'''
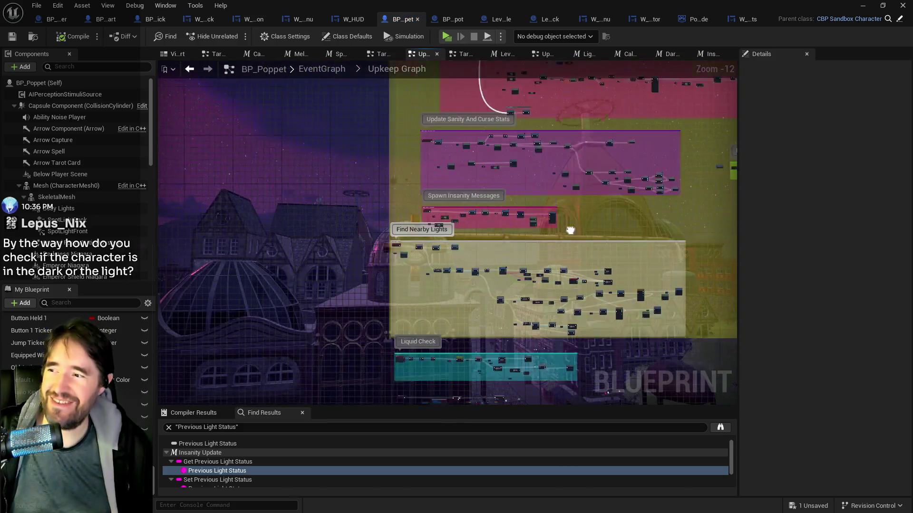
pyautogui.scroll(10, 406, 252)
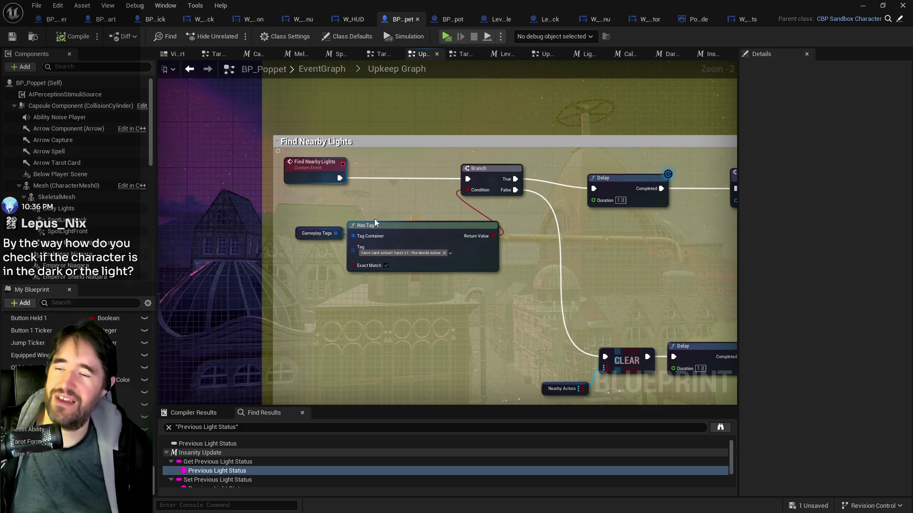
pyautogui.moveTo(501, 281)
pyautogui.mouseDown()
pyautogui.moveTo(399, 290)
pyautogui.moveTo(417, 300)
pyautogui.moveTo(433, 218)
pyautogui.moveTo(469, 294)
pyautogui.moveTo(495, 220)
pyautogui.moveTo(249, 235)
pyautogui.mouseUp()
pyautogui.scroll(-4, 275, 249)
pyautogui.scroll(4, 357, 210)
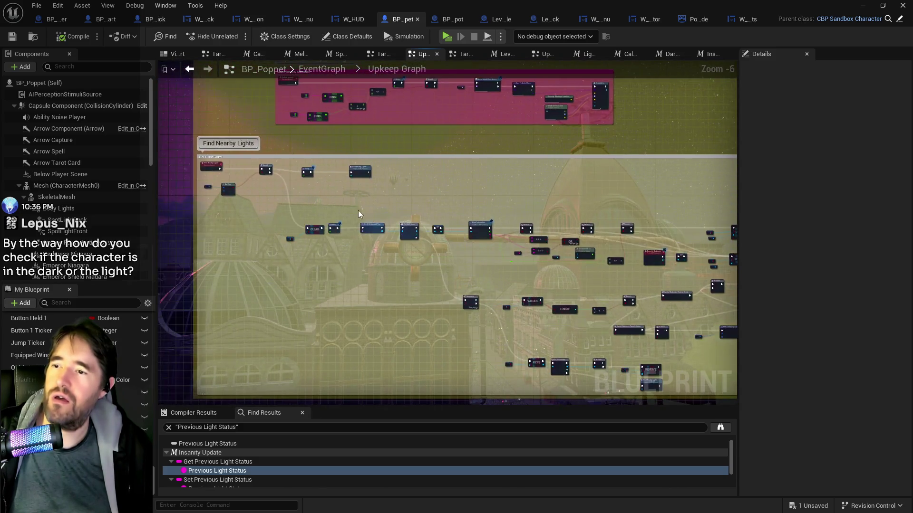
pyautogui.moveTo(323, 232); pyautogui.dragTo(494, 226)
pyautogui.moveTo(464, 328)
pyautogui.mouseDown()
pyautogui.moveTo(540, 346)
pyautogui.moveTo(566, 366)
pyautogui.moveTo(423, 283)
pyautogui.moveTo(253, 230)
pyautogui.mouseUp()
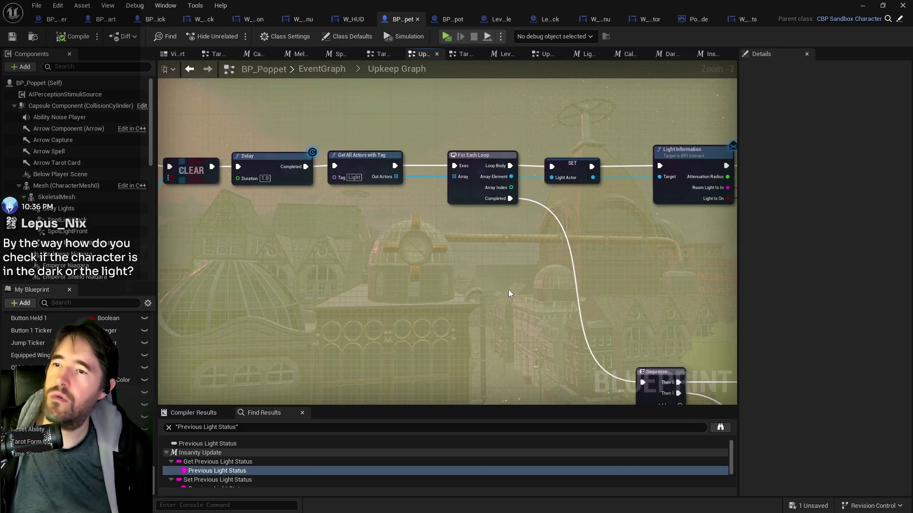
pyautogui.moveTo(509, 289); pyautogui.dragTo(536, 300)
pyautogui.scroll(-1, 454, 307)
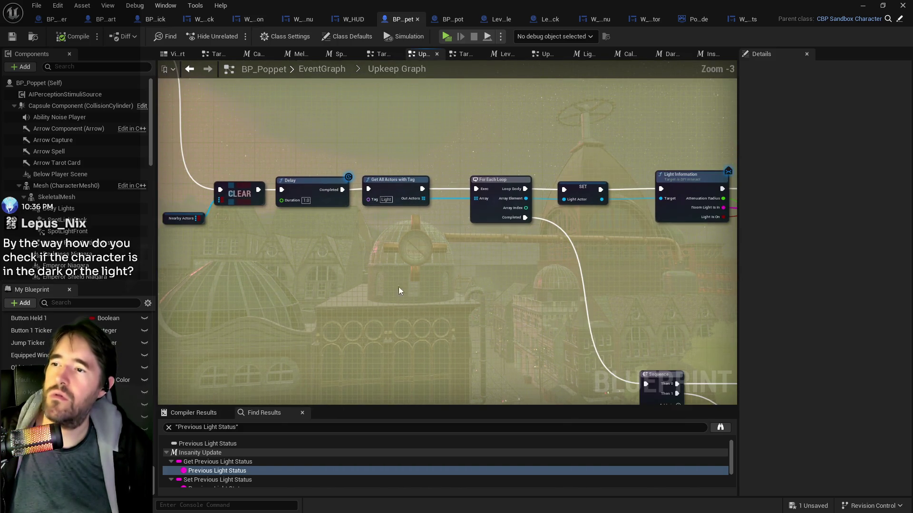
pyautogui.moveTo(398, 287)
pyautogui.mouseDown()
pyautogui.moveTo(474, 391)
pyautogui.moveTo(529, 421)
pyautogui.mouseUp()
pyautogui.moveTo(405, 244); pyautogui.dragTo(532, 256)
'''
▸ Assigned task:
Each line in the records above with "scroll" must be returned.

▸ Response area:
pyautogui.scroll(10, 406, 252)
pyautogui.scroll(-4, 275, 249)
pyautogui.scroll(4, 357, 210)
pyautogui.scroll(-1, 454, 307)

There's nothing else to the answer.